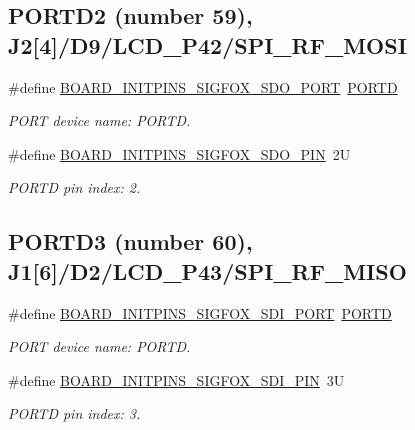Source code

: \subsection*{P\+O\+R\+T\+D2 (number 59), J2\mbox{[}4\mbox{]}/\+D9/\+L\+C\+D\+\_\+\+P42/\+S\+P\+I\+\_\+\+R\+F\+\_\+\+M\+O\+SI}
\begin{DoxyCompactItemize}
\item 
\mbox{\label{group__pin__mux_gad75c2dd5e1115086f72dd30a921f431a}} 
\#define \mbox{\hyperlink{group__pin__mux_gad75c2dd5e1115086f72dd30a921f431a}{B\+O\+A\+R\+D\+\_\+\+I\+N\+I\+T\+P\+I\+N\+S\+\_\+\+S\+I\+G\+F\+O\+X\+\_\+\+S\+D\+O\+\_\+\+P\+O\+RT}}~\mbox{\hyperlink{group___p_o_r_t___peripheral___access___layer_ga3e6a2517db4f9cb7c9037adf0aefe79b}{P\+O\+R\+TD}}
\begin{DoxyCompactList}\small\item\em P\+O\+RT device name\+: P\+O\+R\+TD. \end{DoxyCompactList}\item 
\mbox{\label{group__pin__mux_ga7ec843cc4986266c9777779fdb00085f}} 
\#define \mbox{\hyperlink{group__pin__mux_ga7ec843cc4986266c9777779fdb00085f}{B\+O\+A\+R\+D\+\_\+\+I\+N\+I\+T\+P\+I\+N\+S\+\_\+\+S\+I\+G\+F\+O\+X\+\_\+\+S\+D\+O\+\_\+\+P\+IN}}~2U
\begin{DoxyCompactList}\small\item\em P\+O\+R\+TD pin index\+: 2. \end{DoxyCompactList}\end{DoxyCompactItemize}
\subsection*{P\+O\+R\+T\+D3 (number 60), J1\mbox{[}6\mbox{]}/\+D2/\+L\+C\+D\+\_\+\+P43/\+S\+P\+I\+\_\+\+R\+F\+\_\+\+M\+I\+SO}
\begin{DoxyCompactItemize}
\item 
\mbox{\label{group__pin__mux_ga0c6d883e1dbdbccad90025466ac61773}} 
\#define \mbox{\hyperlink{group__pin__mux_ga0c6d883e1dbdbccad90025466ac61773}{B\+O\+A\+R\+D\+\_\+\+I\+N\+I\+T\+P\+I\+N\+S\+\_\+\+S\+I\+G\+F\+O\+X\+\_\+\+S\+D\+I\+\_\+\+P\+O\+RT}}~\mbox{\hyperlink{group___p_o_r_t___peripheral___access___layer_ga3e6a2517db4f9cb7c9037adf0aefe79b}{P\+O\+R\+TD}}
\begin{DoxyCompactList}\small\item\em P\+O\+RT device name\+: P\+O\+R\+TD. \end{DoxyCompactList}\item 
\mbox{\label{group__pin__mux_gac4f22e017be22220b3567221460f0f40}} 
\#define \mbox{\hyperlink{group__pin__mux_gac4f22e017be22220b3567221460f0f40}{B\+O\+A\+R\+D\+\_\+\+I\+N\+I\+T\+P\+I\+N\+S\+\_\+\+S\+I\+G\+F\+O\+X\+\_\+\+S\+D\+I\+\_\+\+P\+IN}}~3U
\begin{DoxyCompactList}\small\item\em P\+O\+R\+TD pin index\+: 3. \end{DoxyCompactList}\end{DoxyCompactItemize}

***

WHAT IS REQUIRED:
Every line above should be retyped exactly; the pictures do not belong in the copy.

SOLUTION FOR THIS EXERCISE:
Source code

: \subsection*{P\+O\+R\+T\+D2 (number 59), J2\mbox{[}4\mbox{]}/\+D9/\+L\+C\+D\+\_\+\+P42/\+S\+P\+I\+\_\+\+R\+F\+\_\+\+M\+O\+SI}
\begin{DoxyCompactItemize}
\item 
\mbox{\label{group__pin__mux_gad75c2dd5e1115086f72dd30a921f431a}} 
\#define \mbox{\hyperlink{group__pin__mux_gad75c2dd5e1115086f72dd30a921f431a}{B\+O\+A\+R\+D\+\_\+\+I\+N\+I\+T\+P\+I\+N\+S\+\_\+\+S\+I\+G\+F\+O\+X\+\_\+\+S\+D\+O\+\_\+\+P\+O\+RT}}~\mbox{\hyperlink{group___p_o_r_t___peripheral___access___layer_ga3e6a2517db4f9cb7c9037adf0aefe79b}{P\+O\+R\+TD}}
\begin{DoxyCompactList}\small\item\em P\+O\+RT device name\+: P\+O\+R\+TD. \end{DoxyCompactList}\item 
\mbox{\label{group__pin__mux_ga7ec843cc4986266c9777779fdb00085f}} 
\#define \mbox{\hyperlink{group__pin__mux_ga7ec843cc4986266c9777779fdb00085f}{B\+O\+A\+R\+D\+\_\+\+I\+N\+I\+T\+P\+I\+N\+S\+\_\+\+S\+I\+G\+F\+O\+X\+\_\+\+S\+D\+O\+\_\+\+P\+IN}}~2U
\begin{DoxyCompactList}\small\item\em P\+O\+R\+TD pin index\+: 2. \end{DoxyCompactList}\end{DoxyCompactItemize}
\subsection*{P\+O\+R\+T\+D3 (number 60), J1\mbox{[}6\mbox{]}/\+D2/\+L\+C\+D\+\_\+\+P43/\+S\+P\+I\+\_\+\+R\+F\+\_\+\+M\+I\+SO}
\begin{DoxyCompactItemize}
\item 
\mbox{\label{group__pin__mux_ga0c6d883e1dbdbccad90025466ac61773}} 
\#define \mbox{\hyperlink{group__pin__mux_ga0c6d883e1dbdbccad90025466ac61773}{B\+O\+A\+R\+D\+\_\+\+I\+N\+I\+T\+P\+I\+N\+S\+\_\+\+S\+I\+G\+F\+O\+X\+\_\+\+S\+D\+I\+\_\+\+P\+O\+RT}}~\mbox{\hyperlink{group___p_o_r_t___peripheral___access___layer_ga3e6a2517db4f9cb7c9037adf0aefe79b}{P\+O\+R\+TD}}
\begin{DoxyCompactList}\small\item\em P\+O\+RT device name\+: P\+O\+R\+TD. \end{DoxyCompactList}\item 
\mbox{\label{group__pin__mux_gac4f22e017be22220b3567221460f0f40}} 
\#define \mbox{\hyperlink{group__pin__mux_gac4f22e017be22220b3567221460f0f40}{B\+O\+A\+R\+D\+\_\+\+I\+N\+I\+T\+P\+I\+N\+S\+\_\+\+S\+I\+G\+F\+O\+X\+\_\+\+S\+D\+I\+\_\+\+P\+IN}}~3U
\begin{DoxyCompactList}\small\item\em P\+O\+R\+TD pin index\+: 3. \end{DoxyCompactList}\end{DoxyCompactItemize}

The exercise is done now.